What this reaction to a contrary opinion on gay marriage captures is deeply troubling: a militant conformism. The parameters of public debate, the areas in which ideas and opinions can do battle, are shrinking before our eyes. A few years ago, arguing that the institution of marriage is a heterosexual institution would have been considered an unremarkable, and perfectly legitimate, view. But now this view is being pushed beyond the boundaries of what is acceptable, of what is appropriate. To defend traditional marriage today is to ask for the tweet-happy to brand ‘bigot’ across your face, turn you into a mocking meme, or just shame you back under the supposed rock from whence you crawled. Criticism of gay marriage is called hateful, discriminatory, backward. In the garb of progress, a virulent illiberalism is taking over public life, delineating what views are permissible and what views are not, what views aid the progressive cause, and what views are to be silenced.
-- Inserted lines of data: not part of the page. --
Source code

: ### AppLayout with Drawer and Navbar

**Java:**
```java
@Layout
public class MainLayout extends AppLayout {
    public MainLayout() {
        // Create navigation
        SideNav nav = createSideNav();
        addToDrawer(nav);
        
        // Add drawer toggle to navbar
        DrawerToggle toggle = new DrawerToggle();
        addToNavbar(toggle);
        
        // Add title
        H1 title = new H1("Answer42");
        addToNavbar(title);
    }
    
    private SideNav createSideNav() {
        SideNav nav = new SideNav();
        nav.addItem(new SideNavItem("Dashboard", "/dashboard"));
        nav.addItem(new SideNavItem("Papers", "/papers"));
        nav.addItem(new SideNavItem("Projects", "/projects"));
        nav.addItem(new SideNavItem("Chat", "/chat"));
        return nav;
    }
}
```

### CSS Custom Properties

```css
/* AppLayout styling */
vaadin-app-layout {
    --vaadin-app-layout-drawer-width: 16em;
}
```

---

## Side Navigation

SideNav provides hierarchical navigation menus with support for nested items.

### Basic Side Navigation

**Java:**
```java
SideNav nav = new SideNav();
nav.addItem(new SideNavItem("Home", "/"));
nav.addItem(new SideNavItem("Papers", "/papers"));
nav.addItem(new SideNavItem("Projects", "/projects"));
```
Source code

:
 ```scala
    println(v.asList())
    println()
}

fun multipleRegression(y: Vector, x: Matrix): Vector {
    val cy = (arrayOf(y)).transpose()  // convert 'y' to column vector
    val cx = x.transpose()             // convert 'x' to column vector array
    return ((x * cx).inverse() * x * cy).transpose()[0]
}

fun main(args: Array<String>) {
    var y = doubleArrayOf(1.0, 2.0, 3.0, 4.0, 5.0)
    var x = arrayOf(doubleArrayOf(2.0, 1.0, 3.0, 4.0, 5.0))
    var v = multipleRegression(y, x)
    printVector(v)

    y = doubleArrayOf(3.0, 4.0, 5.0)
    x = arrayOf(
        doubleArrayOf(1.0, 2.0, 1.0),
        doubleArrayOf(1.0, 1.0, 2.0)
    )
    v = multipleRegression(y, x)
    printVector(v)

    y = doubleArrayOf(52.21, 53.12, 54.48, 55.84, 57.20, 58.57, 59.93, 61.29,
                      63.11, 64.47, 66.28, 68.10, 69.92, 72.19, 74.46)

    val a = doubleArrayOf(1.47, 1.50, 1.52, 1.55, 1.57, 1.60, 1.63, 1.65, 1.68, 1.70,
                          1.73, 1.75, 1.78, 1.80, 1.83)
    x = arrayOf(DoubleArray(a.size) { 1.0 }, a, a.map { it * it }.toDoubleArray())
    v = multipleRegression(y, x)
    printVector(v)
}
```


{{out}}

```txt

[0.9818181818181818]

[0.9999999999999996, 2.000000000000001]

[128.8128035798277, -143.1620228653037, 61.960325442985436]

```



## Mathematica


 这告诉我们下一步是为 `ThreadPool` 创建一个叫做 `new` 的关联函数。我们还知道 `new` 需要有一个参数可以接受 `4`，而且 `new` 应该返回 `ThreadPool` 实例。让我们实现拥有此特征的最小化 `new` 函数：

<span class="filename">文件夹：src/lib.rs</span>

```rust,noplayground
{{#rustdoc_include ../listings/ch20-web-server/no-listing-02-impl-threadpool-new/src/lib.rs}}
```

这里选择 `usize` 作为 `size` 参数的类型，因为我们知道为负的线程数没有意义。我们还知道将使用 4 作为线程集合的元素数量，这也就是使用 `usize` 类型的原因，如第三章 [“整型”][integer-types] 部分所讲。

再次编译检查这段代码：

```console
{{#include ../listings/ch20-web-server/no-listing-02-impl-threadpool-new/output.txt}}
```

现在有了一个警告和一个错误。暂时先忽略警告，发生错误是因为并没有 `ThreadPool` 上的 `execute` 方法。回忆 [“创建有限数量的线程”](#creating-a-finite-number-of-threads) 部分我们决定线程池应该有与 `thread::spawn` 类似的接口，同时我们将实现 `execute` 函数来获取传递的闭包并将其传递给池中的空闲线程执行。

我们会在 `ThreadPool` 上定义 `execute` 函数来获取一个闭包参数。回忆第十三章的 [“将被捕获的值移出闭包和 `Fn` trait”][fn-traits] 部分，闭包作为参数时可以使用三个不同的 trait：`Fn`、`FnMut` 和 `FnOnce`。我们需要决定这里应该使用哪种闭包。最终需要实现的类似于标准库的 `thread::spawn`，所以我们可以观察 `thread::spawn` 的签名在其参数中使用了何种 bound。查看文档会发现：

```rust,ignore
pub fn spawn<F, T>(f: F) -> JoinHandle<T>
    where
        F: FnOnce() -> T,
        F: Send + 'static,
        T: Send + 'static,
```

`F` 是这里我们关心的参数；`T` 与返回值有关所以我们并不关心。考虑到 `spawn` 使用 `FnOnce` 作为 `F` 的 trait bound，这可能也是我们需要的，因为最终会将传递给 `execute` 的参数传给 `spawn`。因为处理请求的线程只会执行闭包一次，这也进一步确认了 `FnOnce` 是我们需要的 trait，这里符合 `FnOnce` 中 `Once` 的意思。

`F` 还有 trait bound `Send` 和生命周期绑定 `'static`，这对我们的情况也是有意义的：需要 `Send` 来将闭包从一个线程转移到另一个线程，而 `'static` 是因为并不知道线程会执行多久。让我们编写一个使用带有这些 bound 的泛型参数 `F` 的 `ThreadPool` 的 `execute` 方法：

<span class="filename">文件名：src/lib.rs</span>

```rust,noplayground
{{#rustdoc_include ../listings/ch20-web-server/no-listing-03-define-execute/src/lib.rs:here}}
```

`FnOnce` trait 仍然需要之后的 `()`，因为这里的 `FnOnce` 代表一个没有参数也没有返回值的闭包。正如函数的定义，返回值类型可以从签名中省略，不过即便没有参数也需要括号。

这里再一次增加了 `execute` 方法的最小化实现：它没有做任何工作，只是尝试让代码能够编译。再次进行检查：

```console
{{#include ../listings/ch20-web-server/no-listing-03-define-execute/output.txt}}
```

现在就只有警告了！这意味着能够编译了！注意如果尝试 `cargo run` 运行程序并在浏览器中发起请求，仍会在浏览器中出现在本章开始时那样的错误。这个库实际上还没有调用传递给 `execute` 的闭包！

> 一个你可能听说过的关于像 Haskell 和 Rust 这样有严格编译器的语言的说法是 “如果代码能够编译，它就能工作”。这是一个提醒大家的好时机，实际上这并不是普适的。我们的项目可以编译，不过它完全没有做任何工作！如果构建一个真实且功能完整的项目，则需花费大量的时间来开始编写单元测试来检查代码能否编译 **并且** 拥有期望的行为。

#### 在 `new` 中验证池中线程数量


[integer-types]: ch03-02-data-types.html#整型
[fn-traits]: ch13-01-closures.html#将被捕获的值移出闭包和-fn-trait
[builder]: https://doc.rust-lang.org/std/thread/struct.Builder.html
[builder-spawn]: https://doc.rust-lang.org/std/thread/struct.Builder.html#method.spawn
Australia is not a trailblazer here. Throughout the Western world, the drive to institutionalise gay marriage has been shot through with authoritarianism. In France two years ago, thousands of protesters against gay marriage were dispersed by tear-gas-deploying riot police. In America, opposition to gay marriage often prompts a public ‘outing’, vilification, and sometimes job loss, as Mozilla’s co-founder Brendan Eich found to his cost in April last year – ‘purge the bigots’, urged one commentator. And in the UK, as Tim Farron, the new Lib Dem leader, and Christian, discovered, supporting gay marriage is a passport into polite political society, one which is withheld until you affirm your loyalty to the rainbow flag.

Nor is gay marriage the only issue around which strict orthodoxies are calcifying. Climate change, multiculturalism and feminism are all issues on which there is only one correct view. To be sceptical of the impact of climate change, or to challenge the censoriousness of feminism, is to incur the wrath of the right-thinking. Not that critics of the new orthodoxies are challenged on their views. Rather, they are branded – as deniers, as misogynists, indeed, as bigots. By their labels, they shall be known – and shamed.

As spiked’s editor himself put it in the Australian: ‘The response to Q&A shows that gay marriage is not a liberal issue. Rather, what we have here is the further colonisation of public life by an elite strata of society – the chattering class – and the vigorous expulsion of all those who do not genuflect to their orthodoxies.’ The right-thinking and progressive might not realise it yet, but they are at the vanguard of a new Dark Ages.